The high streets and trophy malls, in particular, will continue to benefit from stronger tenancy than less prized malls, which will slide further if they lose an anchor tenant in Sears, said consultants. (Sears Holdings Corp. said earlier this week it will close as many as 120 of its Kmart and Sears discount and department stores.)
Among retailers, luxury names will spend the most on expansion in 2012. Coach opened 22 outlets this year, compared with an average of three previously, noted Jones Lang LaSalle, which added that “higher income consumers remain insulated from the worst changes in the economy.”
“We’re working on several new deals with Jimmy Choo.
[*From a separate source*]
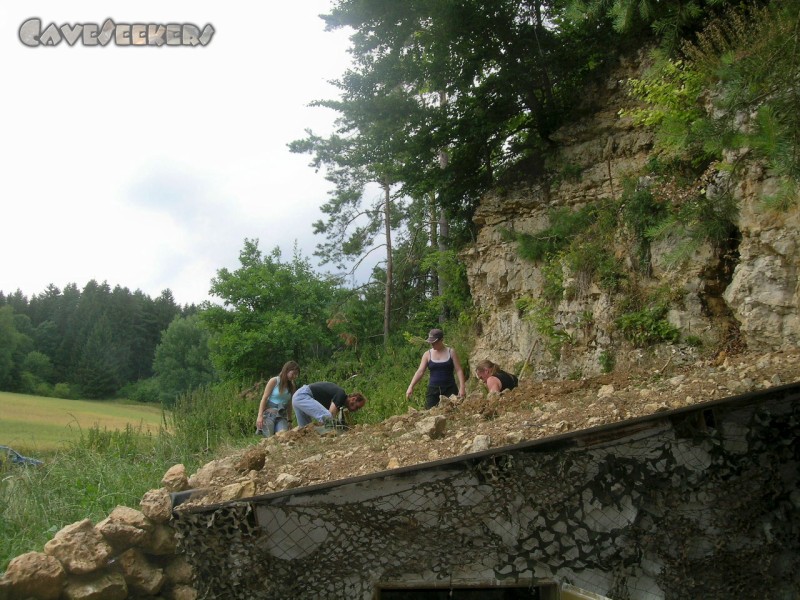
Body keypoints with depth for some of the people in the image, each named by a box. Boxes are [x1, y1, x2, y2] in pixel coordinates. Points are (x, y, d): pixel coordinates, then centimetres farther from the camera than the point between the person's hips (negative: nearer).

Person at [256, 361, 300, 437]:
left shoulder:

From the U.K., Gina is looking for flagships in New York and Miami,” Consolo said.
Research by Jones Lang LaSalle, as well as by Cushman & Wakefield, also said that 2012 will herald the return of real estate development to core urban areas — translating into smaller store formats — as well as see retailers continue to reach new customers via expanding outlet stores.
According to NPD Group, apparel sales at factory outlets rose 17.8 percent from April 2010 to April 2011, while industry-wide apparel sales inched up a paltry 1.4 percent.
“These aspirational shoppers are looking for value, a trend that will accelerate if the economy remains stagnant,” said Cushman’s report.
Finally, store expansion will be targeted to capitalize on the evolving diversity of the U.S. consumer base, which in the last decade has seen an aging population, as well as a 3.3 percentage point increase in the share of Hispanics/Latinos and a corresponding 2.8 percentage point decline in the share of Whites.